Elena
We move through the crowd together, and every masked face turns to watch. The Orlov heir and the daughter of an enemy family, side by side. The whispers follow us like smoke.
I spot my father near the back of the ballroom, his silver mask glinting as he laughs too loudly with the men who orbit him. He looks exactly as he always does, controlled, certain, untouchable. But when his eyes find me, his smile falters.
“Papa,” I say flatly, my voice carrying more power than I expect.
Artem doesn’t rise to it. He just stands there beside me, tall, composed, unflinching.
My father turns back to me. “What have you done, Elena? Please tell me you haven’t…” he trails off, the disgust in his voice makes something inside me snap.
“I’m leaving with Artem, Papa. I wanted to be the one to tell you myself.”
“You leave with him, and you disgrace this family. You didn’t ask permission. You didn’t even think what this looks like.” His voice drops lower, full of barely contained fury. “Do you have any idea what you’ve done? What people will say? That he took you. That he—”
“Stop,” I say, the word catching hard in my throat. “I don’t care what they’re saying.”
He stares at me like he doesn’t recognise the woman standing in front of him. “You don’t get to decide that, Elena.”
“Yes, I do.”
The silence around us tightens. He’s still trying to intimidate me, but I’ve already lived through worse things than his temper. “You didn’t even notice I was gone from the ball. He came here to kill me, papa. Maybe you should be grateful the he wants to claim me instead.”
“That man took what wasn’t his,” my father growls. “He defiled you.”
“He chose me,” I say, and the truth of it comes out like a knife drawn from its sheath.
He steps closer, anger bleeding through the cracks in his composure. “You’re making a mistake.”
Artem’s voice cuts through the space between us, low and lethal. “Lay one finger on her, Donskoy, and you’ll see what lengths I go to to protect what’s mine.”
My father’s head snaps toward him. “You think you can take my only daughter without my consent, without consequence?”
“I think,” Artem says quietly, “that I already did. Granted, my intentions tonight were to end her life, to make you pay for what happened to my brother...but life is nothing if not full of surprises.”

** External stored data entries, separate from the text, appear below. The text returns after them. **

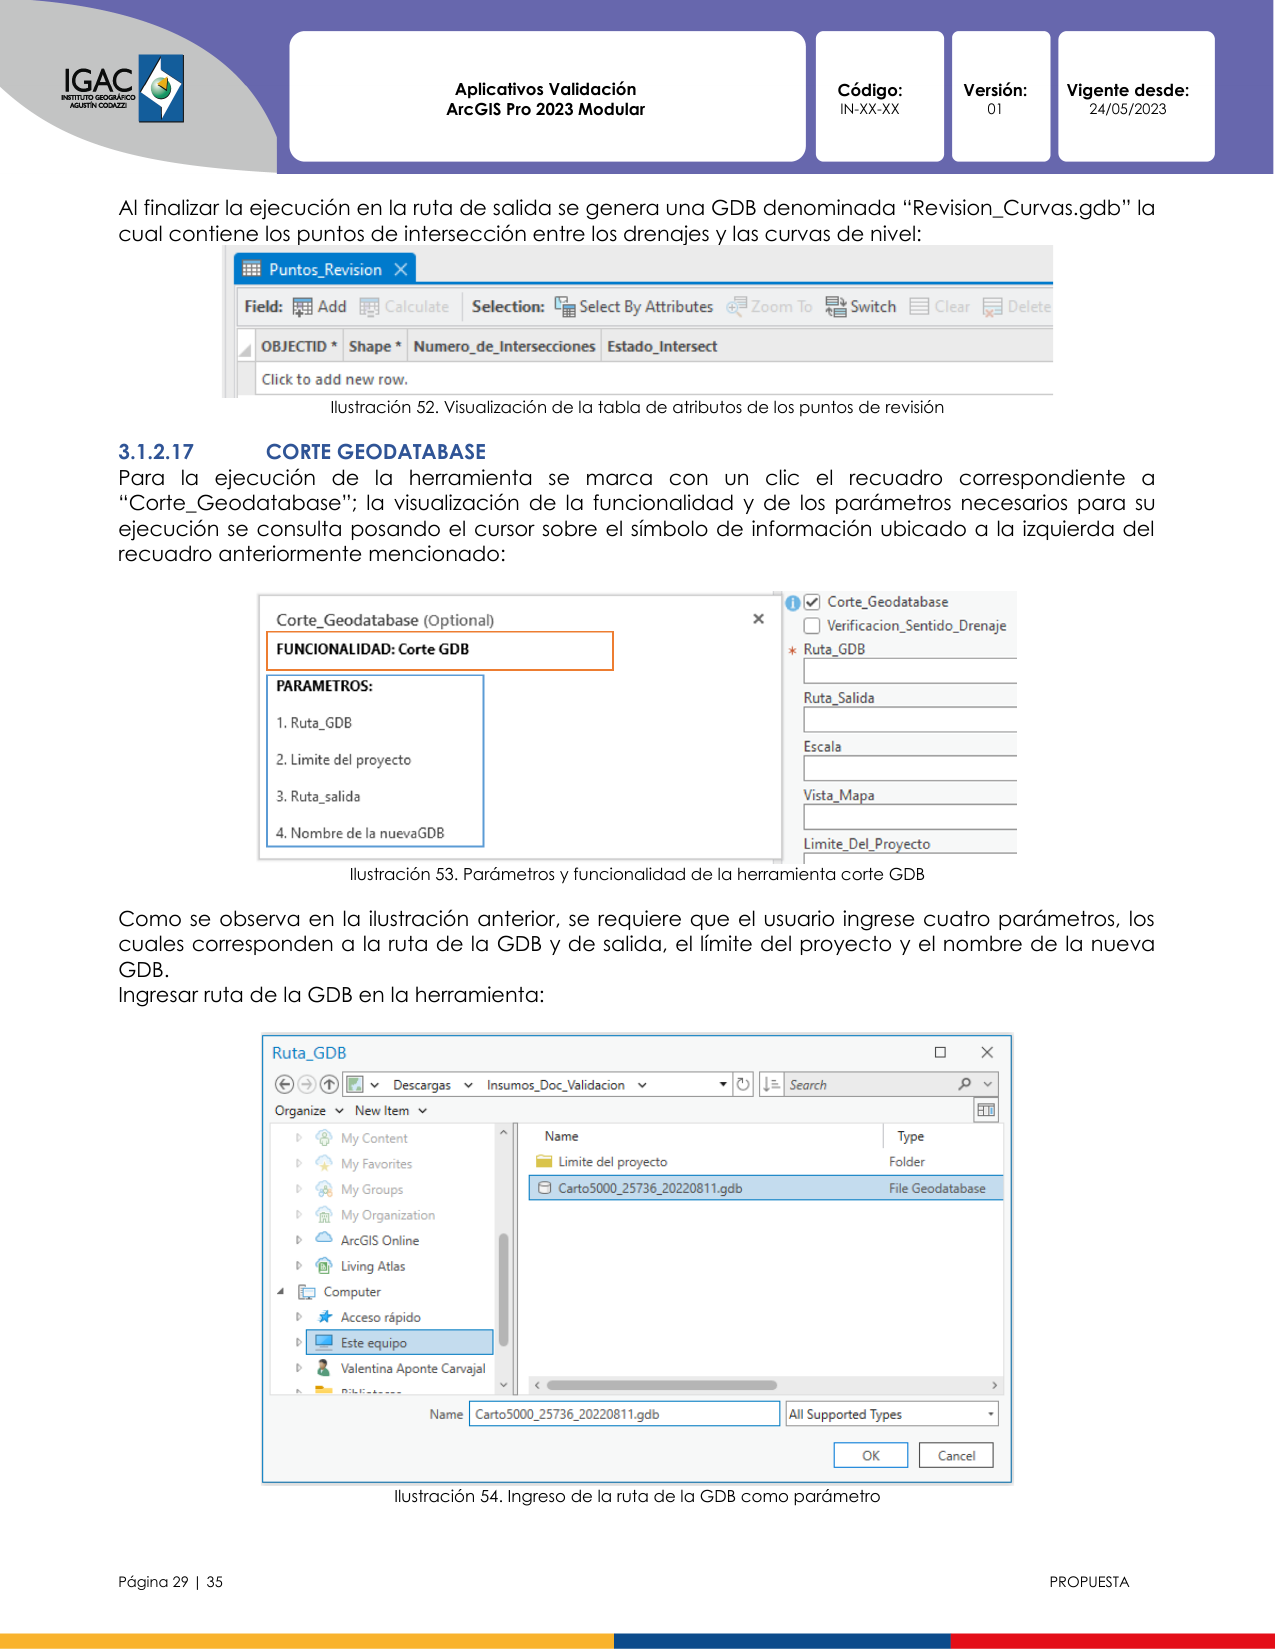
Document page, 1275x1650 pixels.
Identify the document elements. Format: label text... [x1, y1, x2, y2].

text Ilustración 52. Visualización de la tabla de atributos de los puntos de revisión [118, 397, 1157, 418]
text Ingresar ruta de la GDB en la herramienta: [118, 982, 1157, 1007]
text Ilustración . Parámetros y funcionalidad de la herramienta corte GDB [118, 864, 1157, 884]
picture [260, 1032, 1015, 1486]
picture [0, 1633, 1275, 1649]
subtitle CORTE GEODATABASE [118, 438, 1157, 464]
picture [221, 245, 1054, 398]
text Como se observa en la ilustración anterior, se requiere que el usuario ingrese cuatro parámetros, los cuales corresponden a la ruta de la GDB y de salida, el límite del proyecto y el nombre de la nueva GDB. [118, 905, 1157, 982]
text Para la ejecución de la herramienta se marca con un clic el recuadro correspondiente a “Corte_Geodatabase”; la visualización de la funcionalidad y de los parámetros necesarios para su ejecución se consulta posando el cursor sobre el símbolo de información ubicado a la izquierda del recuadro anteriormente mencionado: [118, 464, 1157, 566]
picture [256, 591, 1019, 864]
text Ilustración . Ingreso de la ruta de la GDB como parámetro [118, 1486, 1157, 1506]
picture [0, 0, 1274, 174]
text Al finalizar la ejecución en la ruta de salida se genera una GDB denominada “Revision_Curvas.gdb” la cual contiene los puntos de intersección entre los drenajes y las curvas de nivel: [118, 195, 1157, 246]
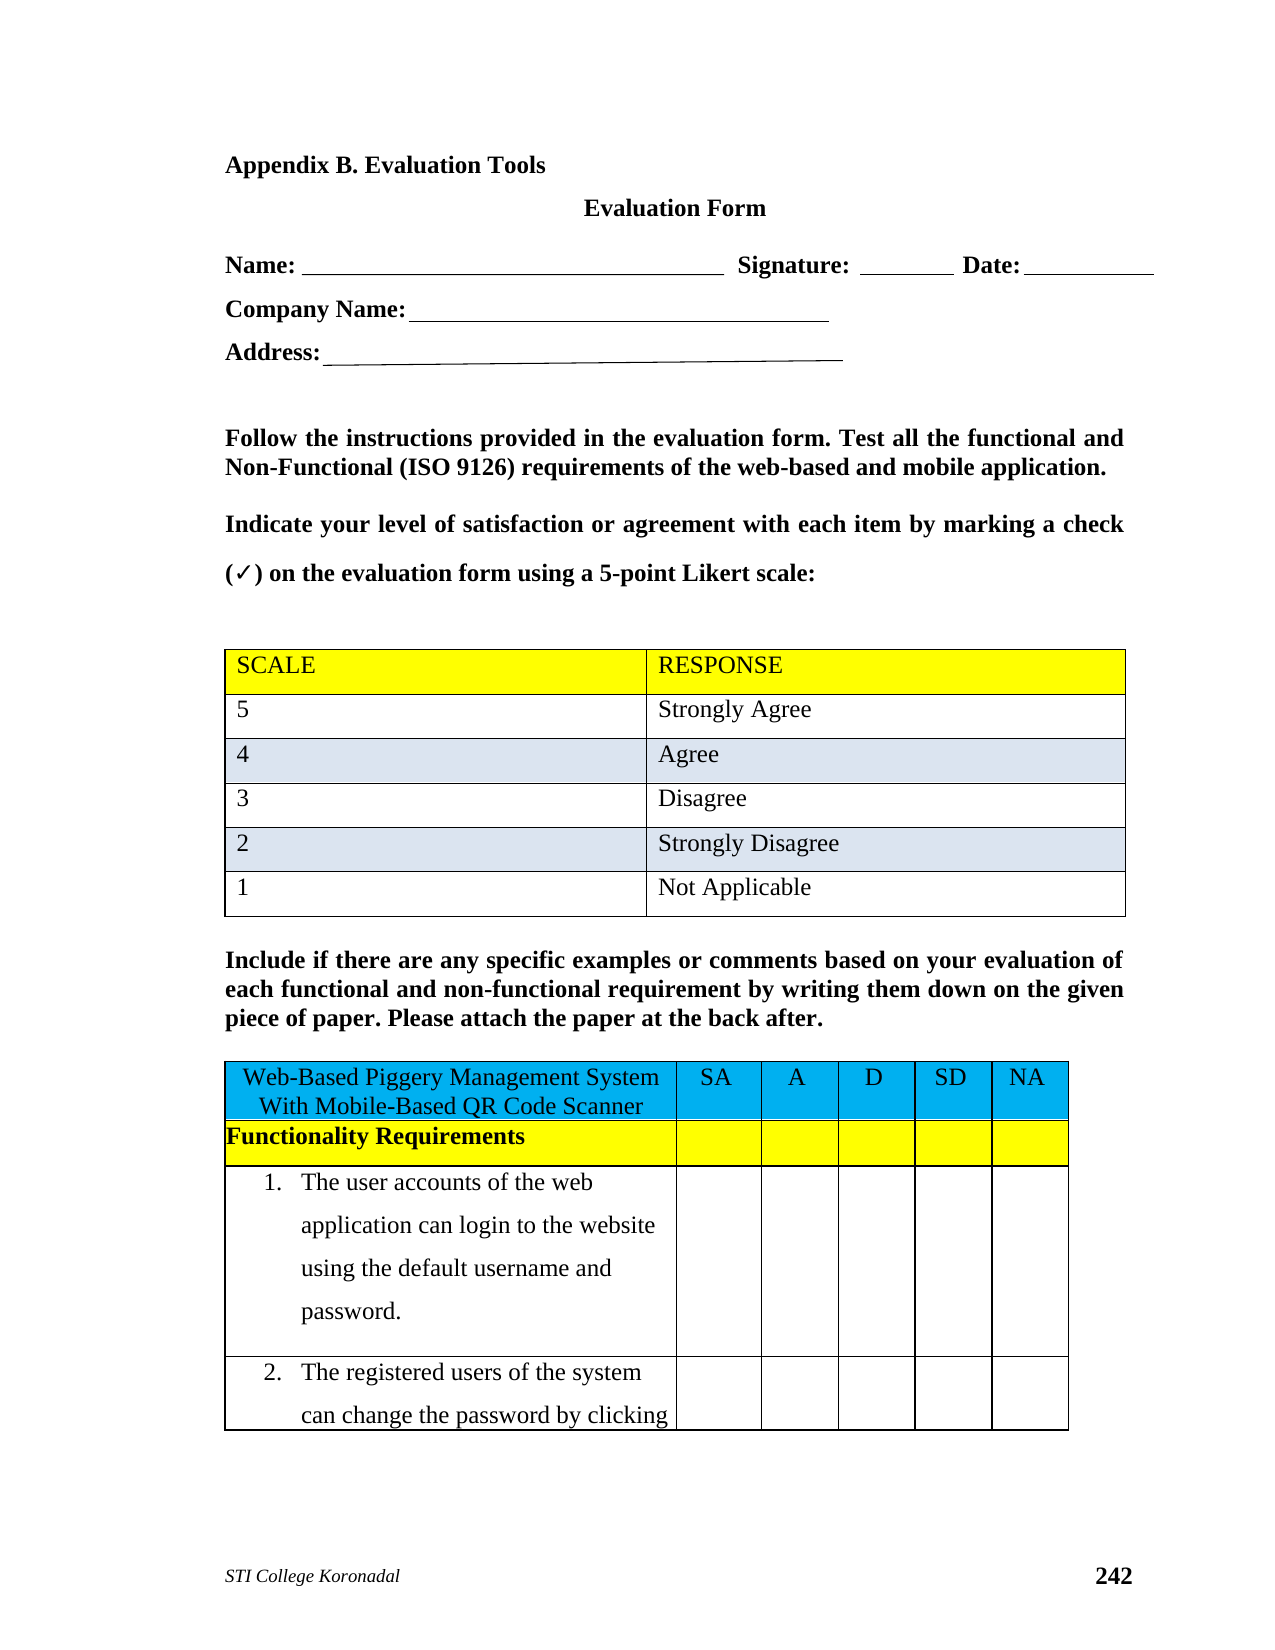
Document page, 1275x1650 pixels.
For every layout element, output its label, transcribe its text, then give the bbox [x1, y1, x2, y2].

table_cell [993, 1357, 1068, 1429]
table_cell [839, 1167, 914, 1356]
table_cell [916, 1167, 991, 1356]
text Indicate your level of satisfaction or agreement with each item by marking a check (✓) on the evaluation form using a 5-point Likert scale: [225, 509, 1125, 589]
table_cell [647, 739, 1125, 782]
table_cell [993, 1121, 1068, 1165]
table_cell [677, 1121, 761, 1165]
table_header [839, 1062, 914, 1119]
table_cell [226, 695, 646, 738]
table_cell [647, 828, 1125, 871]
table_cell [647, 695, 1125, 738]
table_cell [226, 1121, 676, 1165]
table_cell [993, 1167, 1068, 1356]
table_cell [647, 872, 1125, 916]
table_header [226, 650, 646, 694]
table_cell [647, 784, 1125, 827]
text Evaluation Form [225, 193, 1125, 222]
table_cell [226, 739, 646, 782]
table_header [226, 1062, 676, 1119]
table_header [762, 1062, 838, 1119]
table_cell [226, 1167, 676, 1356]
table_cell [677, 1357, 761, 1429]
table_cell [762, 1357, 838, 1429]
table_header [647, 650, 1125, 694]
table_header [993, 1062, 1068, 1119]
text Follow the instructions provided in the evaluation form. Test all the functional and Non-Functional (ISO 9126) requirements of the web-based and mobile application. [225, 423, 1125, 481]
subtitle Appendix B. Evaluation Tools [225, 150, 1125, 179]
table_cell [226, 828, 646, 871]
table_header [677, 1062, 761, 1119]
text Include if there are any specific examples or comments based on your evaluation of each functional and non-functional requirement by writing them down on the given piece of paper. Please attach the paper at the back after. [225, 946, 1125, 1032]
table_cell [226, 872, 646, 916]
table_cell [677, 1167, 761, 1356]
text Name: Signature: Date: [225, 251, 1125, 279]
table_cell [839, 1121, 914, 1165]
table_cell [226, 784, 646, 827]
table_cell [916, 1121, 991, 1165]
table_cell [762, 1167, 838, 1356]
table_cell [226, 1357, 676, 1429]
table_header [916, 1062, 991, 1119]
text Address: [225, 337, 1125, 366]
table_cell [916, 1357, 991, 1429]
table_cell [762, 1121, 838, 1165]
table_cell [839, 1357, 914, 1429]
text Company Name: [225, 294, 1125, 322]
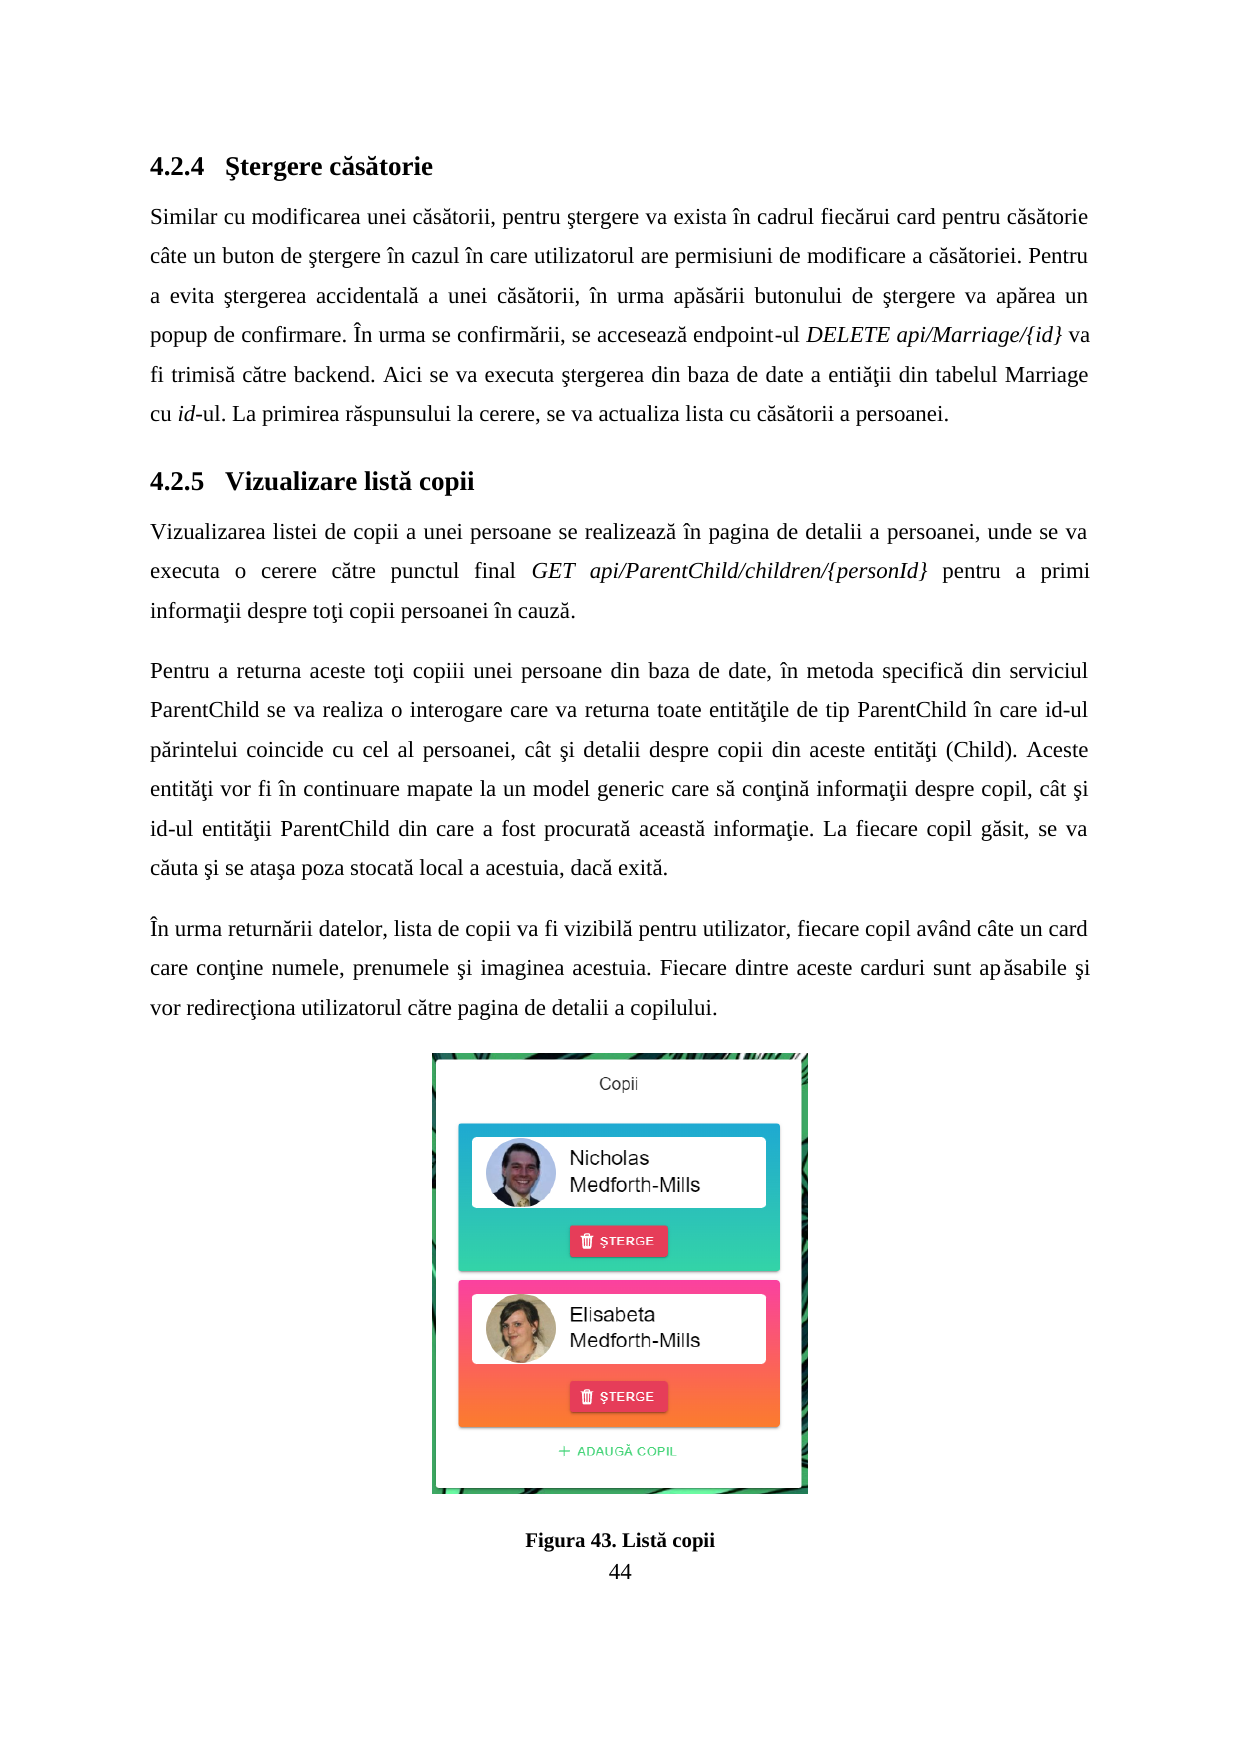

The air between them hums with danger. My father knows better than to push, but pride is a hard habit to kill. His jaw flexes; then he exhales through his nose, slow and poisonous.
“You’ve humiliated me tonight. You’ve shamed your family,” he says to me. “If you walk out with him, you don’t ever come back.”
“I won’t,” I say. “Because I finally know where I belong.”
For a heartbeat, everything is still. Then Artem’s hand finds the small of my back. “We’re done here.”
He leads me through the crowd, past the whispers and the masks and the heavy pulse of music, and I don’t look back. Not once.